• TASK DIRECTIONS:
The required output is the line containing "module gf180mcu_fd_sc_mcu7t5v0__bufz_8( EN, I, Z, VDD, VSS" through the final line of the material below, printed exactly, with no other lines.

===== DATA =====

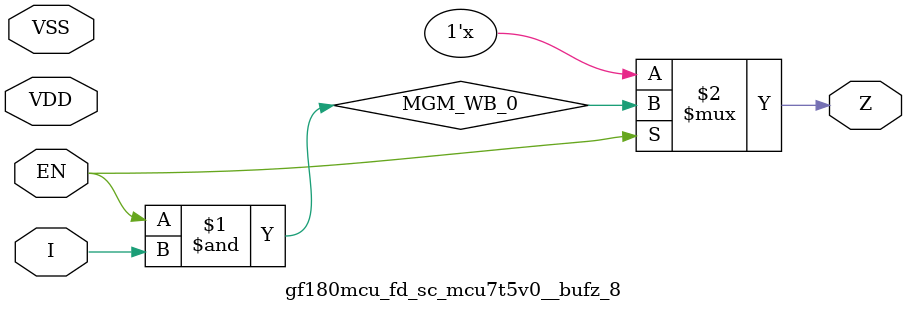
<source format=v>

module gf180mcu_fd_sc_mcu7t5v0__bufz_8( EN, I, Z, VDD, VSS );
input EN, I;
inout VDD, VSS;
output Z;

	wire MGM_WB_0;

	wire MGM_WB_1;

	and MGM_BG_0( MGM_WB_0, EN, I );

	not MGM_BG_1( MGM_WB_1, EN );

	bufif0 MGM_BG_2( Z, MGM_WB_0,MGM_WB_1 );

endmodule

</source>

=====

• THE COMPLETED TASK:
module gf180mcu_fd_sc_mcu7t5v0__bufz_8( EN, I, Z, VDD, VSS );
input EN, I;
inout VDD, VSS;
output Z;

	wire MGM_WB_0;

	wire MGM_WB_1;

	and MGM_BG_0( MGM_WB_0, EN, I );

	not MGM_BG_1( MGM_WB_1, EN );

	bufif0 MGM_BG_2( Z, MGM_WB_0,MGM_WB_1 );

endmodule

</source>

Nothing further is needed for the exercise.